Last week, doctors on New York’s Long Island started treating COVID-19 patients with estrogen in an effort to increase their immune systems, and next week physicians in Los Angeles will start treating male patients with another hormone that is predominantly found in women, progesterone, which has anti-inflammatory properties and can potentially prevent harmful overreactions of the immune system.
“There’s a striking difference between the number of men and women in the intensive care unit, and men are clearly doing worse,” said Dr. Sara Ghandehari, a pulmonologist and intensive care physician at Cedars-Sinai in Los Angeles who is the principal investigator for the progesterone study.
She said 75% of the hospital’s intensive care patients and those on ventilators are men.
And pregnant women, who are usually immunocompromised but have high levels of estrogen and progesterone, tend to have mild courses of the disease.
“So something about being a woman is protective, and something about pregnancy is protective, and that makes us think about hormones,” Ghandehari said.
Some experts who study sex differences in immunity, however, warned that hormones may fail to be the magic bullet that some are hoping for; even elderly women with COVID-19 are outliving their male peers, and there is a drastic reduction in levels of hormones for women after menopause.
The genesis of the estrogen trial at the Renaissance School of Medicine at Stony Brook University on Long Island stemmed from a similar observation, said Dr. Sharon Nachman, the trial’s principal investigator, who credited a Stony Brook surgeon, Dr. Anthony Gasparis, with the idea.

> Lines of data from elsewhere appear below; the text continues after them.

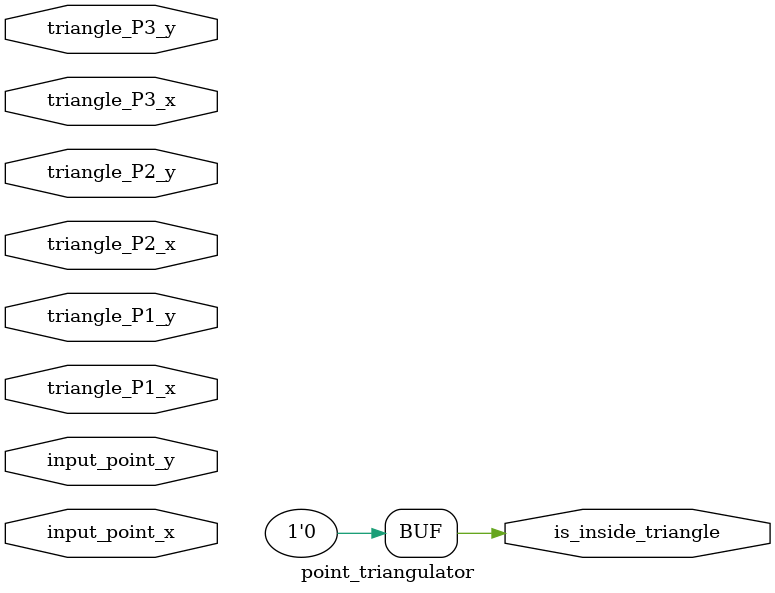
<source format=v>
module point_triangulator(triangle_P1_x, triangle_P1_y,
                          triangle_P2_x, triangle_P2_y,
                          triangle_P3_x, triangle_P3_y,
                          input_point_x, input_point_y,
                          is_inside_triangle);

   // These params should be overridden by defparam when this is instantiated
   parameter MAX_RESOLUTION_X = 1920;
   parameter MAX_RESOLUTION_Y = 1080;

   input [$clog2(MAX_RESOLUTION_X)-1:0] triangle_P1_x;
   input [$clog2(MAX_RESOLUTION_Y)-1:0] triangle_P1_y;

   input [$clog2(MAX_RESOLUTION_X)-1:0] triangle_P2_x;
   input [$clog2(MAX_RESOLUTION_Y)-1:0] triangle_P2_y;

   input [$clog2(MAX_RESOLUTION_X)-1:0] triangle_P3_x;
   input [$clog2(MAX_RESOLUTION_Y)-1:0] triangle_P3_y;

   input [$clog2(MAX_RESOLUTION_X)-1:0] input_point_x;
   input [$clog2(MAX_RESOLUTION_Y)-1:0] input_point_y;

   output                               is_inside_triangle;

   // TODO: Remove this!! It's a temporary placeholder to always return 0.
   assign is_inside_triangle = 0;

   /*
    always begin

   end // initial begin
    */

endmodule // point_triangulator

</source>
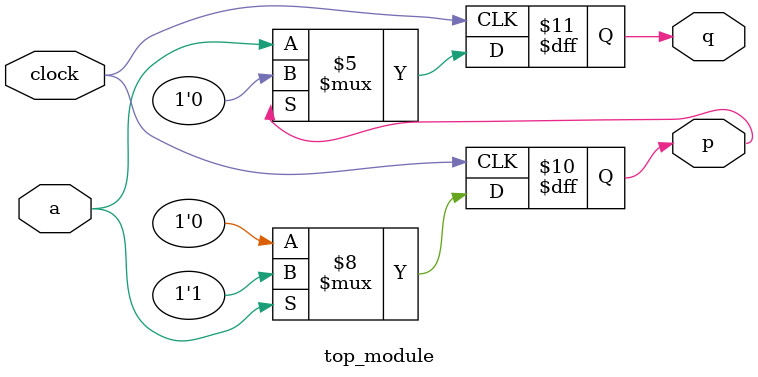
<source format=sv>
module top_module (
    input clock,
    input a, 
    output reg p,
    output reg q
);

always @(posedge clock) begin
    // Update p
    if (a == 1) begin
        p <= 1;
    end else begin
        p <= 0;
    end

    // Update q
    if (p == 1) begin
        q <= 0;
    end else begin
        q <= a;
    end
end

endmodule

</source>
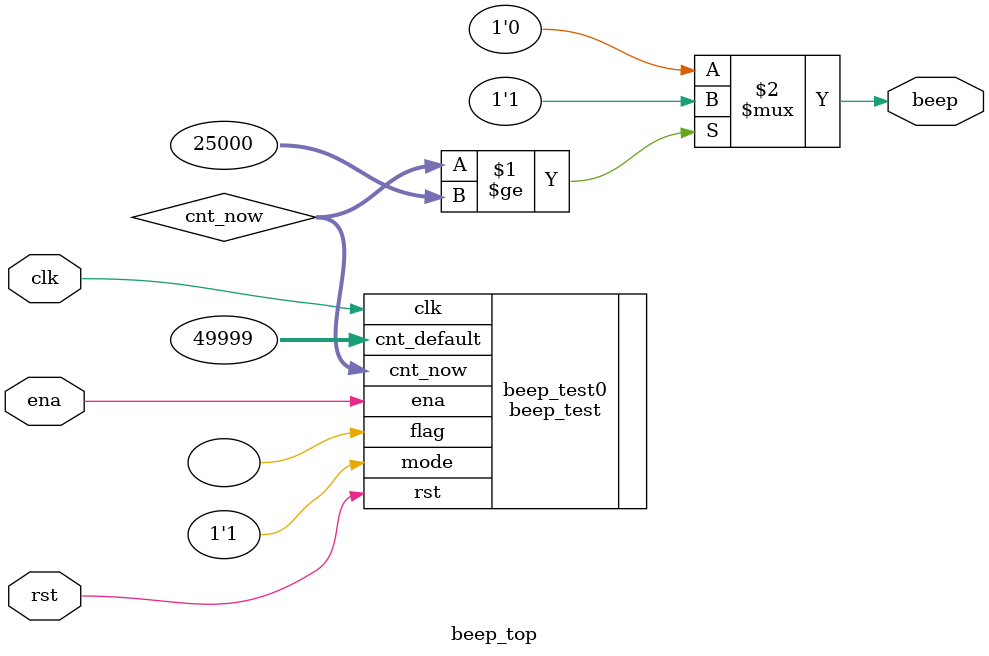
<source format=v>
module beep_top(
	clk,
	rst,
	ena,
	beep
);
	input clk, rst, ena;
	output beep;
	wire [31:0] cnt_now;
	beep_test beep_test0(
		.clk(clk),
		.rst(rst),
		.cnt_default(32'd49999),
		.mode(1'b1),
		.ena(ena),
		.cnt_now(cnt_now),
		.flag()
	);
	assign beep = (cnt_now >= 25000)? 1'b1 : 1'b0;
	
endmodule
</source>
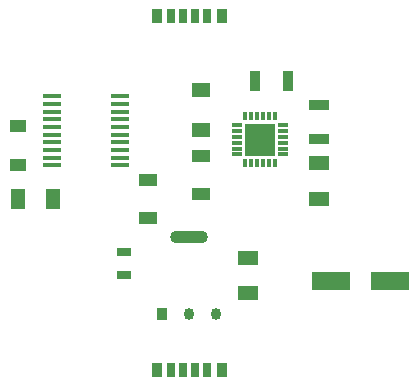
<source format=gtp>
G04*
G04 #@! TF.GenerationSoftware,Altium Limited,Altium Designer,25.8.1 (18)*
G04*
G04 Layer_Color=8421504*
%FSLAX25Y25*%
%MOIN*%
G70*
G04*
G04 #@! TF.SameCoordinates,5F4BCF80-B969-4178-B288-3F93E2E3A1E2*
G04*
G04*
G04 #@! TF.FilePolarity,Positive*
G04*
G01*
G75*
%ADD16R,0.06693X0.03740*%
%ADD17R,0.03740X0.06693*%
%ADD18R,0.03543X0.04528*%
%ADD19R,0.01378X0.03150*%
%ADD20R,0.03347X0.01378*%
%ADD21R,0.10236X0.10630*%
%ADD22R,0.12598X0.06299*%
%ADD23R,0.07087X0.04528*%
%ADD24R,0.06299X0.04921*%
%ADD25R,0.05906X0.01772*%
%ADD26R,0.05315X0.04331*%
%ADD27R,0.04528X0.07087*%
%ADD28R,0.03434X0.03954*%
%ADD29R,0.05118X0.02756*%
G04:AMPARAMS|DCode=30|XSize=39.54mil|YSize=125.28mil|CornerRadius=17.2mil|HoleSize=0mil|Usage=FLASHONLY|Rotation=90.000|XOffset=0mil|YOffset=0mil|HoleType=Round|Shape=RoundedRectangle|*
%AMROUNDEDRECTD30*
21,1,0.03954,0.09088,0,0,90.0*
21,1,0.00514,0.12528,0,0,90.0*
1,1,0.03440,0.04544,0.00257*
1,1,0.03440,0.04544,-0.00257*
1,1,0.03440,-0.04544,-0.00257*
1,1,0.03440,-0.04544,0.00257*
%
%ADD30ROUNDEDRECTD30*%
G04:AMPARAMS|DCode=31|XSize=39.54mil|YSize=34.34mil|CornerRadius=17.17mil|HoleSize=0mil|Usage=FLASHONLY|Rotation=90.000|XOffset=0mil|YOffset=0mil|HoleType=Round|Shape=RoundedRectangle|*
%AMROUNDEDRECTD31*
21,1,0.03954,0.00000,0,0,90.0*
21,1,0.00520,0.03434,0,0,90.0*
1,1,0.03434,0.00000,0.00260*
1,1,0.03434,0.00000,-0.00260*
1,1,0.03434,0.00000,-0.00260*
1,1,0.03434,0.00000,0.00260*
%
%ADD31ROUNDEDRECTD31*%
%ADD32R,0.05906X0.03937*%
%ADD33R,0.03150X0.04528*%
%ADD34R,0.02756X0.04528*%
D16*
X122047Y107874D02*
D03*
Y96850D02*
D03*
D17*
X100787Y116142D02*
D03*
X111811D02*
D03*
D18*
X89567Y137795D02*
D03*
Y19685D02*
D03*
X67913Y137795D02*
D03*
Y19685D02*
D03*
D19*
X97441Y104331D02*
D03*
Y88583D02*
D03*
X107283Y104331D02*
D03*
X105315D02*
D03*
X103347D02*
D03*
X101378D02*
D03*
X99410D02*
D03*
X107283Y88583D02*
D03*
X105315D02*
D03*
X103347D02*
D03*
X101378D02*
D03*
X99410D02*
D03*
D20*
X110138Y95473D02*
D03*
Y99410D02*
D03*
Y93504D02*
D03*
Y97441D02*
D03*
X94587Y101378D02*
D03*
Y99410D02*
D03*
Y97441D02*
D03*
Y95473D02*
D03*
Y93504D02*
D03*
Y91535D02*
D03*
X110138Y101378D02*
D03*
Y91535D02*
D03*
D21*
X102362Y96457D02*
D03*
D22*
X145669Y49213D02*
D03*
X125984D02*
D03*
D23*
X122047Y76772D02*
D03*
X98425Y45276D02*
D03*
X122047Y88583D02*
D03*
X98425Y57087D02*
D03*
D24*
X82677Y112992D02*
D03*
Y99606D02*
D03*
D25*
X32874Y95571D02*
D03*
Y90453D02*
D03*
Y105807D02*
D03*
Y110925D02*
D03*
Y108366D02*
D03*
Y103248D02*
D03*
Y100689D02*
D03*
Y98130D02*
D03*
Y93012D02*
D03*
Y87894D02*
D03*
X55709D02*
D03*
Y90453D02*
D03*
Y93012D02*
D03*
Y95571D02*
D03*
Y98130D02*
D03*
Y100689D02*
D03*
Y103248D02*
D03*
Y105807D02*
D03*
Y108366D02*
D03*
Y110925D02*
D03*
D26*
X21654Y100984D02*
D03*
Y87992D02*
D03*
D27*
X21654Y76772D02*
D03*
X33465D02*
D03*
D28*
X69724Y38209D02*
D03*
D29*
X57087Y51378D02*
D03*
Y58858D02*
D03*
D30*
X78740Y64153D02*
D03*
D31*
X87756Y38209D02*
D03*
X78740D02*
D03*
D32*
X82677Y78347D02*
D03*
X64961Y70472D02*
D03*
X82677Y90945D02*
D03*
X64961Y83071D02*
D03*
D33*
X84724Y137795D02*
D03*
X72756D02*
D03*
X84724Y19685D02*
D03*
X72756D02*
D03*
D34*
X76772Y137795D02*
D03*
X80709D02*
D03*
X76772Y19685D02*
D03*
X80709D02*
D03*
M02*

</source>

The trial enrolled its first patient this past week, and preliminary results could be available in a few months, she said.
“It’s totally out of the box, which is how good ideas often start,” said Nachman, associate dean for research at the Renaissance School, which is part of the State University of New York.
The gender gap in coronavirus survival became apparent early in the pandemic. Reports from China indicated men were dying at higher rates, but the disparity was attributed to higher smoking rates.
But the outcomes were consistent in other countries, with men in Italy dying at higher rates than women and men in New York City dying at nearly double the rate of women.
Scientists who study sex differences say that both biological differences in immunity, as well as behavioral factors, are at play. Men smoke more almost everywhere, they say; men also wash their hands less. While women appear to have more robust immune systems, these experts say, the causes are complex and multifactorial, and hormones are only part of the picture.
If such sex hormones were the primary protective factor for women, then elderly women with COVID-19 would fare as poorly as elderly men, because women’s reproductive hormones plummet after menopause, said Sabra Klein, a scientist who studies sex differences in viral infections and vaccination responses at the Johns Hopkins Bloomberg School of Public Health.
But that’s not the case, she said.
“We see this bias across the life course,” Klein said. “Older men are still disproportionately affected, and that suggests to me it’s got to be something genetic, or something else, that’s not just hormonal.”
“Estrogen has immune modulatory properties — don’t get me wrong,” she continued. “You could get a beneficial effect in both men and women. But if women are better at recovery at 93 years old, I doubt it’s hormones.”